N Scorpii

Observation data Epoch J2000 Equinox J2000
- Constellation: Scorpius
- Right ascension: 16^{h} 31^{m} 22.93300^{s}
- Declination: −34° 42′ 15.7146″
- Apparent magnitude (V): 4.23

Characteristics
- Spectral type: B2 III-IV
- U−B color index: −0.76
- B−V color index: −0.17
- Variable type: candidate β Cephei

Astrometry
- Radial velocity (R_{v}): 0.8±1.5 km/s
- Proper motion (μ): RA: −12.05±0.20 mas/yr Dec.: −18.16±0.13 mas/yr
- Parallax (π): 5.88±0.19 mas
- Distance: 550 ± 20 ly (170 ± 5 pc)
- Absolute magnitude (M_{V}): −1.91

Details
- Mass: 7.8±0.1 M_{☉}
- Radius: 6.25 R_{☉}
- Luminosity (bolometric): 6,918 L_{☉}
- Surface gravity (log g): 4.0 cgs
- Temperature: 21,877 K
- Metallicity [Fe/H]: +0.01 dex
- Rotational velocity (v sin i): 70±8 km/s
- Age: 22±4 Myr
- Other designations: N Scorpii, 72 G. Scorpii, CD−34°11044, CPD−34°6528, FK5 1431, GC 22195, HD 148703, HIP 80911, HR 6143, SAO 207732

Database references
- SIMBAD: data

= N Scorpii =

Star in the constellation of Scorpius

N Scorpii, also known as HD 148703, is a solitary, bluish-white hued star located in the southern constellation Scorpius. It has an apparent magnitude of 4.23, making it readily visible to the naked eye. N Scorpii was initially given the Bayer designation Alpha Normae by Lacaille but it was later moved from Norma to Scorpius. N Scorpii is currently located 550 light years away based on parallax measurements from the Hipparcos satellite and is part of the Upper Scorpius–Centaurus region of the Scorpius–Centaurus association.

N Scorpii has been given several stellar classifications over the years. It has been given the luminosity class of a main sequence star (V), a subgiant (IV), an evolved giant star (III), or a blend between the last two classes (III-IV). It is generally classified as either a B2 or B3 star several times hotter than the Sun. HD 148703 is a candidate β Cephei variable and its variability was first noticed in 1983 by C. Sterken. Further observations were made by Abt et al. (2002) by observing its projected rotational velocity. It was identified as a candidate in 2002 in a survey for non-radial pulsations in B-type stars.

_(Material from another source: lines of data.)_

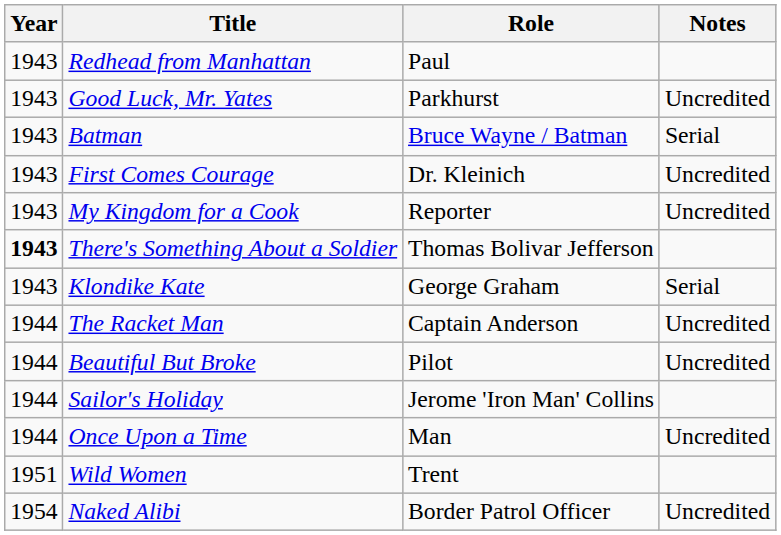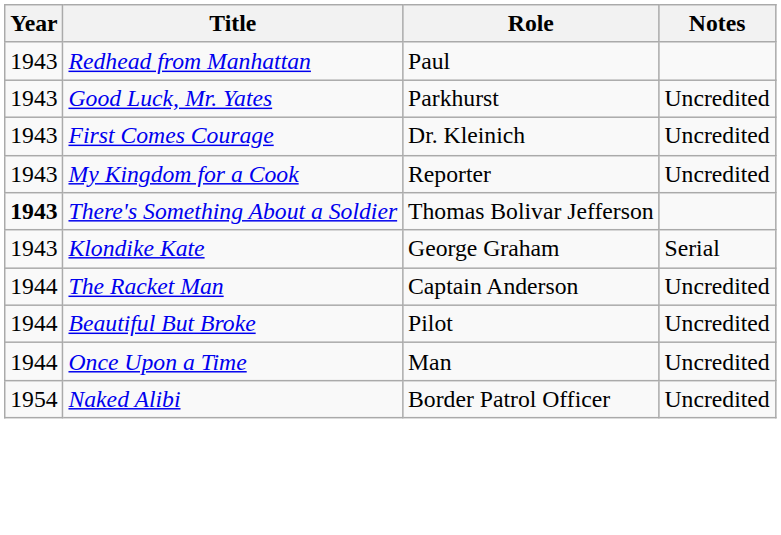- row: 1943 | Batman | Bruce Wayne / Batman | Serial
- row: 1944 | Sailor's Holiday | Jerome 'Iron Man' Collins
- row: 1951 | Wild Women | Trent
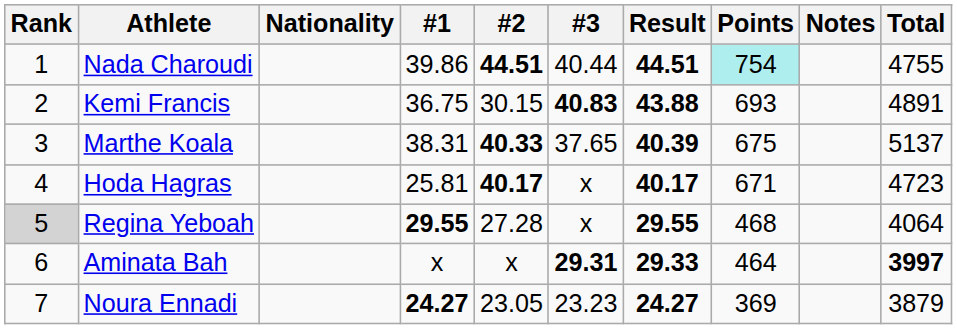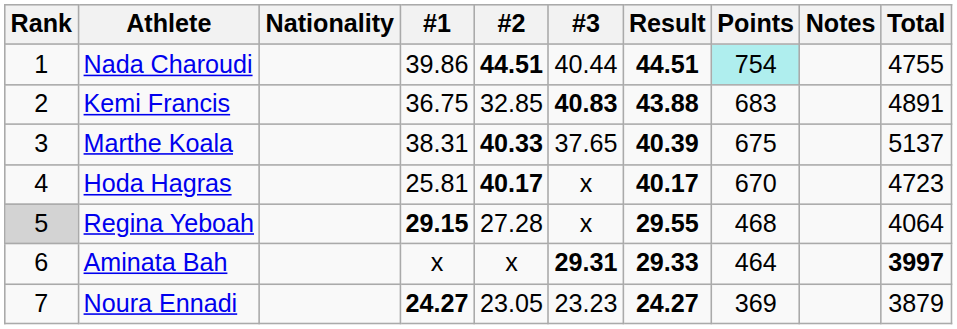Kemi Francis | #2: 30.15 -> 32.85
Kemi Francis | Points: 693 -> 683
Hoda Hagras | Points: 671 -> 670
Regina Yeboah | #1: 29.55 -> 29.15
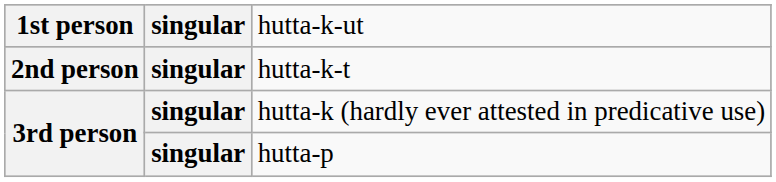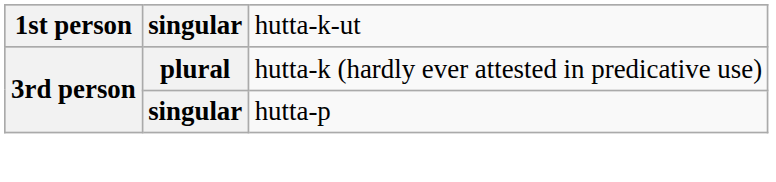- row: 2nd person | singular | hutta-k-t
hutta-k (hardly ever attested in predicative use) | column 2: singular -> plural
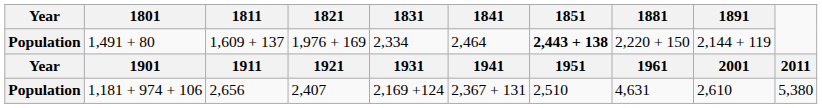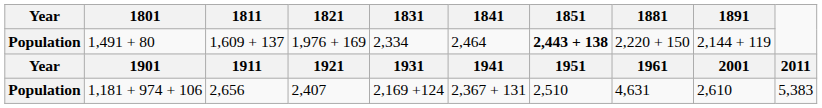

The object has two generally accepted classes: B2 III-IV and B2 IV. It has 7.8 times the mass of the Sun and 6.25 times its size. It has a bolometric luminosity 6,918 times greater than the Sun from its photosphere at an effective temperature of 21877 K. N Scorpii is estimated to be 22 million years old, which is twice the average age of the aforementioned association. Like most hot stars, N Scorpii spins rapidly, having a projected rotational velocity of 70 km/s.